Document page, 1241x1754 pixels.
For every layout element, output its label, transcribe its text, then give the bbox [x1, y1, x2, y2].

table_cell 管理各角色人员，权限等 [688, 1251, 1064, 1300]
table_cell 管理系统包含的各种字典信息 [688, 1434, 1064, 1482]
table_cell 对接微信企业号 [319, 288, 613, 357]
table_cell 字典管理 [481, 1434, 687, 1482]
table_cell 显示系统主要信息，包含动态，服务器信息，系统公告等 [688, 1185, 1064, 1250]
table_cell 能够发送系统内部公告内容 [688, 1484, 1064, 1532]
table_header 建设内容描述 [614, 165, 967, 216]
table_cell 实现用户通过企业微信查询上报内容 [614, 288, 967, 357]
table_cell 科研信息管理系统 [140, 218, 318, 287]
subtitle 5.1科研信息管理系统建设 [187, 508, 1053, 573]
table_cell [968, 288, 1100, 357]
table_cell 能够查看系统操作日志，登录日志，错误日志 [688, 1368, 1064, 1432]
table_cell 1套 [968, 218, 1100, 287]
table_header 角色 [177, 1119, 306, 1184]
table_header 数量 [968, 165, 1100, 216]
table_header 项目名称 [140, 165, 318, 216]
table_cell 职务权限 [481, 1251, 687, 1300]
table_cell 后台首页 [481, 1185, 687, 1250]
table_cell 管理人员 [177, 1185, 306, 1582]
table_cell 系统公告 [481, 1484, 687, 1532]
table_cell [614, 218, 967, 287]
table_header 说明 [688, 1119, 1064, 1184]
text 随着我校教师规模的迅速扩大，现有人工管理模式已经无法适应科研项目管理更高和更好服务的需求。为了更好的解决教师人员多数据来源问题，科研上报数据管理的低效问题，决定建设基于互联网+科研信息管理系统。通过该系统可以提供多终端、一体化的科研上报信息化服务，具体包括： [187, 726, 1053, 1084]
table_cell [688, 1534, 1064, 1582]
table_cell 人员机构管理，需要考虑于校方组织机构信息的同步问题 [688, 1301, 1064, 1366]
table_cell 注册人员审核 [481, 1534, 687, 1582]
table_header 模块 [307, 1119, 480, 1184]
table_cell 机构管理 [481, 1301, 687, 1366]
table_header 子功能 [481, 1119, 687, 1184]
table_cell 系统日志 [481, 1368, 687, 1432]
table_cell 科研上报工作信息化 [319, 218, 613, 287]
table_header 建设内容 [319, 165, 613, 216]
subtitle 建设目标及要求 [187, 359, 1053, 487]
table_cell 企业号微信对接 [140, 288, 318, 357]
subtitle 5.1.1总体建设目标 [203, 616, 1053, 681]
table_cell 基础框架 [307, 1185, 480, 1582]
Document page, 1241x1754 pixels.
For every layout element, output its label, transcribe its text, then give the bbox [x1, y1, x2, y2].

_ _ _

• _REQUIRED ACTION_:
Write out a word-for-word copy of every entry above.

• _RESULT_:
Document page, 1241x1754 pixels.
For every layout element, output its label, transcribe its text, then give the bbox [x1, y1, x2, y2].

table_cell 管理各角色人员，权限等 [688, 1251, 1064, 1300]
table_cell 管理系统包含的各种字典信息 [688, 1434, 1064, 1482]
table_cell 对接微信企业号 [319, 288, 613, 357]
table_cell 字典管理 [481, 1434, 687, 1482]
table_cell 显示系统主要信息，包含动态，服务器信息，系统公告等 [688, 1185, 1064, 1250]
table_cell 能够发送系统内部公告内容 [688, 1484, 1064, 1532]
table_header 建设内容描述 [614, 165, 967, 216]
table_cell 实现用户通过企业微信查询上报内容 [614, 288, 967, 357]
table_cell 科研信息管理系统 [140, 218, 318, 287]
subtitle 5.1科研信息管理系统建设 [187, 508, 1053, 573]
table_cell [968, 288, 1100, 357]
table_cell 能够查看系统操作日志，登录日志，错误日志 [688, 1368, 1064, 1432]
table_cell 1套 [968, 218, 1100, 287]
table_header 角色 [177, 1119, 306, 1184]
table_header 数量 [968, 165, 1100, 216]
table_header 项目名称 [140, 165, 318, 216]
table_cell 职务权限 [481, 1251, 687, 1300]
table_cell 后台首页 [481, 1185, 687, 1250]
table_cell 管理人员 [177, 1185, 306, 1582]
table_cell 系统公告 [481, 1484, 687, 1532]
table_cell [614, 218, 967, 287]
table_header 说明 [688, 1119, 1064, 1184]
text 随着我校教师规模的迅速扩大，现有人工管理模式已经无法适应科研项目管理更高和更好服务的需求。为了更好的解决教师人员多数据来源问题，科研上报数据管理的低效问题，决定建设基于互联网+科研信息管理系统。通过该系统可以提供多终端、一体化的科研上报信息化服务，具体包括： [187, 726, 1053, 1084]
table_cell [688, 1534, 1064, 1582]
table_cell 人员机构管理，需要考虑于校方组织机构信息的同步问题 [688, 1301, 1064, 1366]
table_cell 注册人员审核 [481, 1534, 687, 1582]
table_header 模块 [307, 1119, 480, 1184]
table_cell 机构管理 [481, 1301, 687, 1366]
table_header 子功能 [481, 1119, 687, 1184]
table_cell 系统日志 [481, 1368, 687, 1432]
table_cell 科研上报工作信息化 [319, 218, 613, 287]
table_header 建设内容 [319, 165, 613, 216]
subtitle 建设目标及要求 [187, 359, 1053, 487]
table_cell 企业号微信对接 [140, 288, 318, 357]
subtitle 5.1.1总体建设目标 [203, 616, 1053, 681]
table_cell 基础框架 [307, 1185, 480, 1582]
Document page, 1241x1754 pixels.
For every layout element, output its label, transcribe its text, then give the bbox [x1, y1, x2, y2].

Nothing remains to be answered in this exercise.